=== Source extract ===
A First-Mover Claim Worth Testing
Albertsons Media Collective said on June 22 that it has become the first retailer to bring Criteo Sponsored Products into an AI-powered shopping assistant, placing sponsored product carousels inside its conversational search experience. On paper this is a modest integration. In practice it is a template for the question every retail media network is racing to answer: how do you monetize a chat interface without breaking the trust that makes shoppers use it? Albertsons operates more than 2,200 stores across 35 states and the District of Columbia, so the surface it is experimenting on is not small.
We take the "first retailer" framing with the usual caution reserved for vendor superlatives, but the substance holds. Criteo, which the company says operates on proprietary data drawn from more than 1 trillion dollars in annual sales, has plenty of retailers running its sponsored products across traditional search and category pages. Doing it inside a generative assistant, where results arrive as a conversational carousel rather than a ranked list, is a genuinely different design problem. That is the part worth watching.
How the Integration Actually Works
The mechanics are straightforward. When a shopper asks Albertsons' AI search a question, eligible sponsored products can appear within the conversational carousels the assistant returns, alongside the organic recommendations. Brands buy placement through the same Criteo pipes they already use, and the ads surface in the flow of meal planning, product discovery, and basket building rather than as a separate banner or interruption. The pitch is that the ad is additive, showing up when a shopper is actively exploring rather than being pushed at them.
This is the crux of the design. In keyword search, sponsored placement is a solved and accepted convention. In a conversational assistant, the shopper is asking for a recommendation, which raises the stakes: a sponsored answer that feels bought rather than earned corrodes the trust that made the shopper ask in the first place. Albertsons is betting that carousel placement, clearly within a discovery moment, threads that needle. Whether shoppers agree is an empirical question that the next few quarters of usage data will settle.
The 85 Percent Signal
The single most interesting number Albertsons disclosed is that more than 85 percent of conversations on its AI search begin with open-ended or exploratory questions. That is a profound shift from keyword search, where a shopper who types "ketchup" has already decided what they want. An open-ended question, something like what to make for dinner this week, arrives before the decision, which means the ad now sits earlier in the path to purchase than retail media has traditionally reached.
For advertisers, this is the whole point. Upper-funnel influence has been retail media's persistent weakness, because sponsored products historically caught shoppers who already knew what they wanted. If 85 percent of AI conversations start in discovery mode, the assistant becomes a genuine consideration-stage channel, the place where a brand can enter a basket that had not formed yet. That is why McCormick, quoted in the announcement, is paying attention, and why we expect a queue of CPG brands behind it.
===
According to the article on Albertsons' AI shopping assistant, what share of conversations on its AI search begin with open-ended or exploratory questions?
=== Records provided ===
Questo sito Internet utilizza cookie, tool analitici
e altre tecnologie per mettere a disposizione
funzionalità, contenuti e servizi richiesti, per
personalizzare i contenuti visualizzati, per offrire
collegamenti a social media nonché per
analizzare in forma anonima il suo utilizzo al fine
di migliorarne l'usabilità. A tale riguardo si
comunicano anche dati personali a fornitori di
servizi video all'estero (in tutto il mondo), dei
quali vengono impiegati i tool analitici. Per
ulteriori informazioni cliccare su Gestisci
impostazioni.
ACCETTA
===
=== Records provided ===
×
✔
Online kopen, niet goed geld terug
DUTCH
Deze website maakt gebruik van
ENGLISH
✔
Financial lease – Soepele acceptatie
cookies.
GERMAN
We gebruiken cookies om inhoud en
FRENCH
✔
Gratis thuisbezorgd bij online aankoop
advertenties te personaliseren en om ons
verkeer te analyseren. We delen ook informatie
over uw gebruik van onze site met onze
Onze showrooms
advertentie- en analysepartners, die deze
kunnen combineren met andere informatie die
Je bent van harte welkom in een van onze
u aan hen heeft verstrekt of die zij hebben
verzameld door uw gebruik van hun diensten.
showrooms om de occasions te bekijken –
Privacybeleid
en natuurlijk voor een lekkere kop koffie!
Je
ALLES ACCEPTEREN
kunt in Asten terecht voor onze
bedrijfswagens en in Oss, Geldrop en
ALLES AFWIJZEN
===
▶ [Solution below]: More than 85 percent.